# Sooooo........I did it!!



## caseybug (Nov 1, 2004)

Ok so I got through my 5 weeks of teaching prac pretty much unscarred. But thats not the best thing.

I really enjoyed being on prac too, some days i really looked forward to going. i loved getting to know the kids, i really cared about them and wanted them to succeed. i tried my hardest to be the best teacher i could be and i am proud of what i have accomplished. being proud of myself is something i really struggle with so the fact i can even say im proud is a huge step.
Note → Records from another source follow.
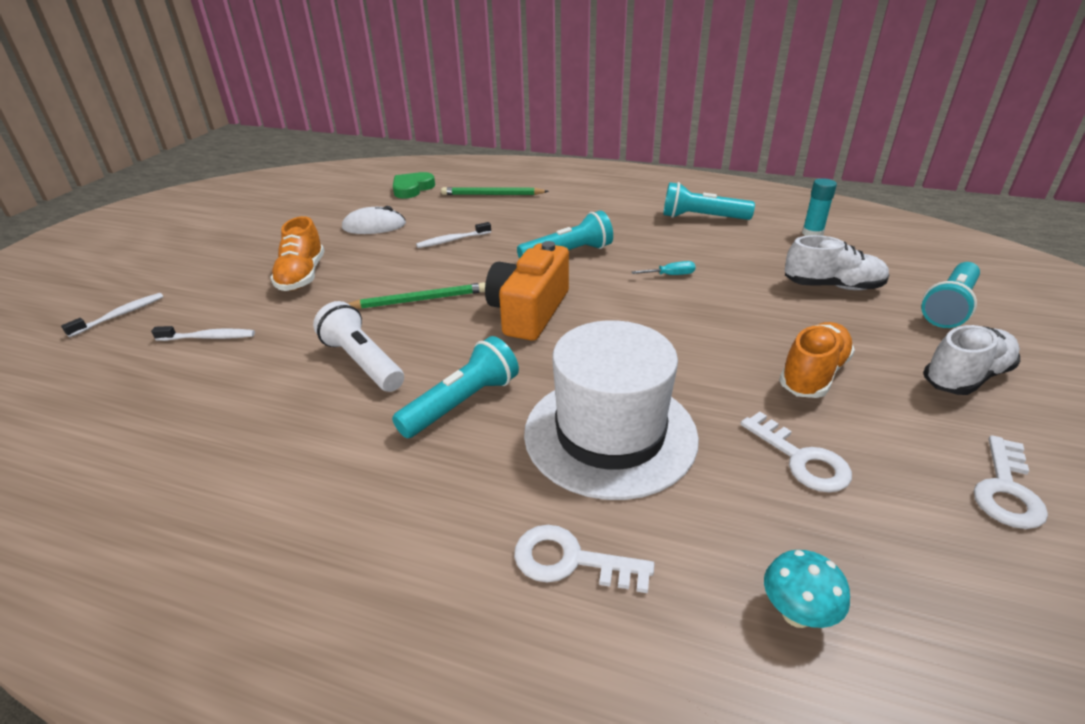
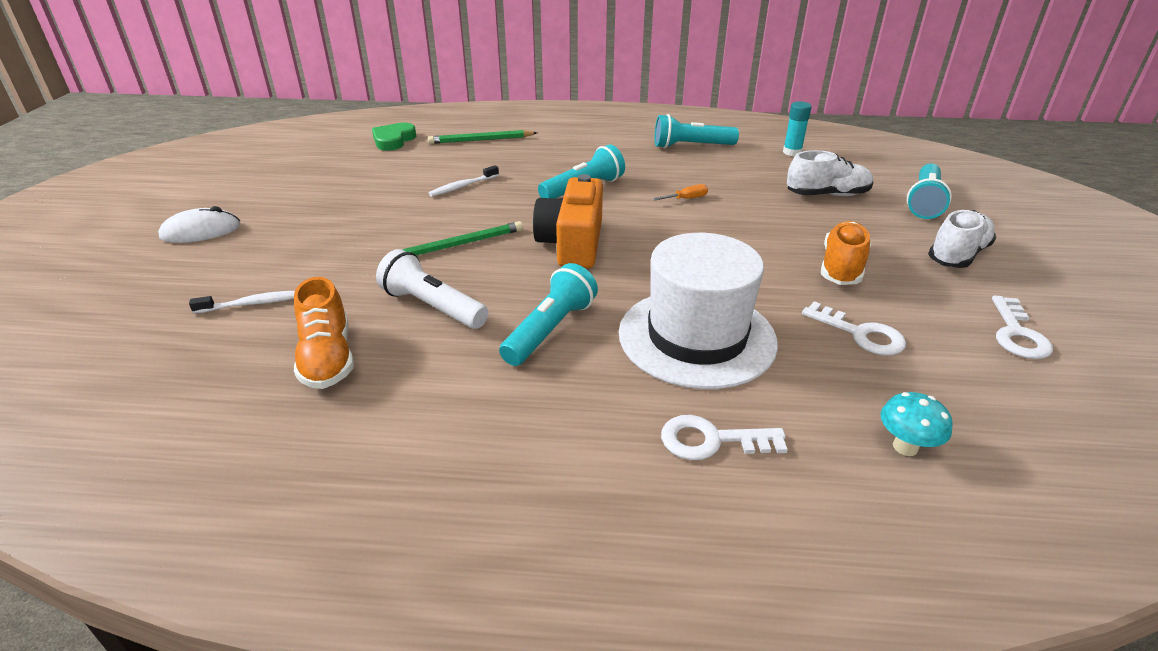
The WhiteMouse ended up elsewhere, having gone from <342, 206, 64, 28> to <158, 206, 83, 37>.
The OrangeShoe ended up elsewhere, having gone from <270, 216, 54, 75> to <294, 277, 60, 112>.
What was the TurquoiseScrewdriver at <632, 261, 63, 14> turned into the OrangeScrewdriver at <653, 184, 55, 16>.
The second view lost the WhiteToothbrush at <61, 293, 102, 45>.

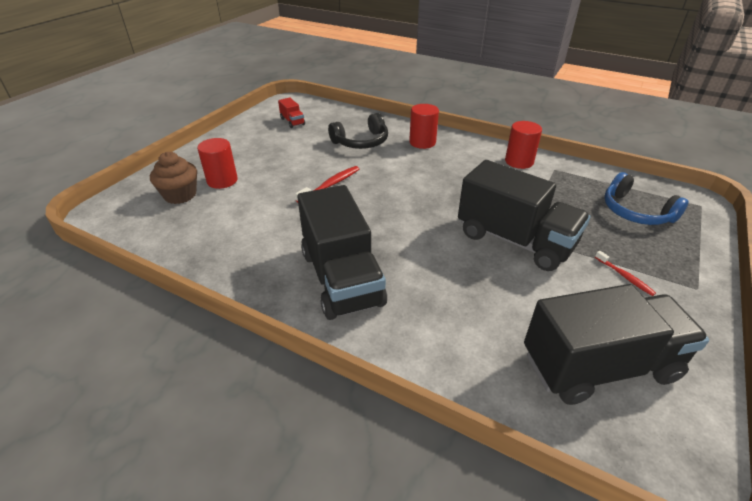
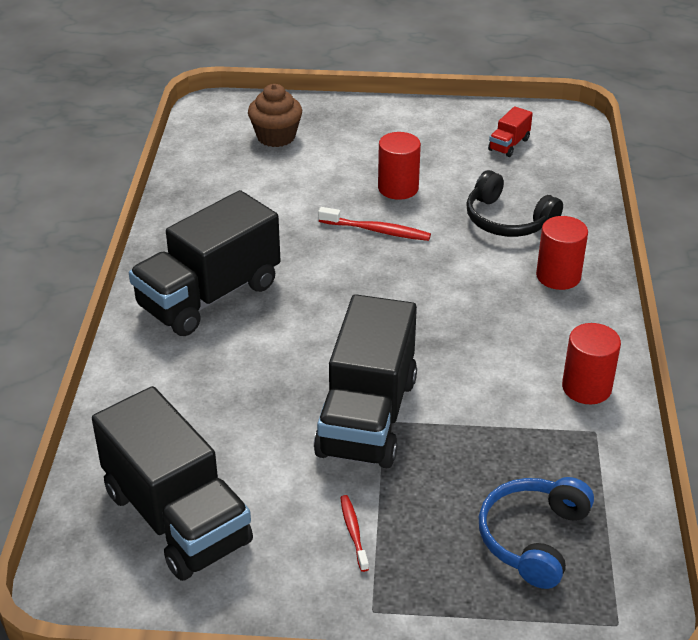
The RedCylinder ended up elsewhere, having gone from <197, 138, 41, 51> to <378, 132, 43, 68>.
The RedToothbrush at <595, 251, 61, 45> ended up facing another way, 135 degrees clockwise from before.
I tried my hardest to interact with the staff at my school and found they really accepted me for who i was. 

But all of this still isnt the best thing. the best thing is that during my last three pracs i have at some stage told the teacher i was with about my SA and almost used it as an excuse for why i wasnt good at certain things. this year however, ive finished prac and no one at the school knows anything about my SA. i didnt have to use it as an excuse. i did it and i can do it again


----------



## Xothandir (Jan 23, 2005)

That's awesome! Well done! :banana :banana


----------



## Andy AM (Feb 12, 2004)

You kick butt Casey!!! Ohh wait, that's a bad example for teaching kids.

You rock Casey!!! Ooohhh, wait, another bad example.

mmmm, whatever... you rule Casey!!!


----------



## leilanistar (Jul 6, 2004)

> i loved getting to know the kids, i really cared about them and wanted them to succeed.


Right on, Caseybug! Thatis what being a _proud_, *excellent* teacher is all about! (from one teacher to another). :banana

Star :hug


----------



## Ll (Jun 14, 2005)

Caseybug, that is really awesome! Give yourself a pat on the back!


----------



## doobashooba (Jul 11, 2008)

thats great :banana


----------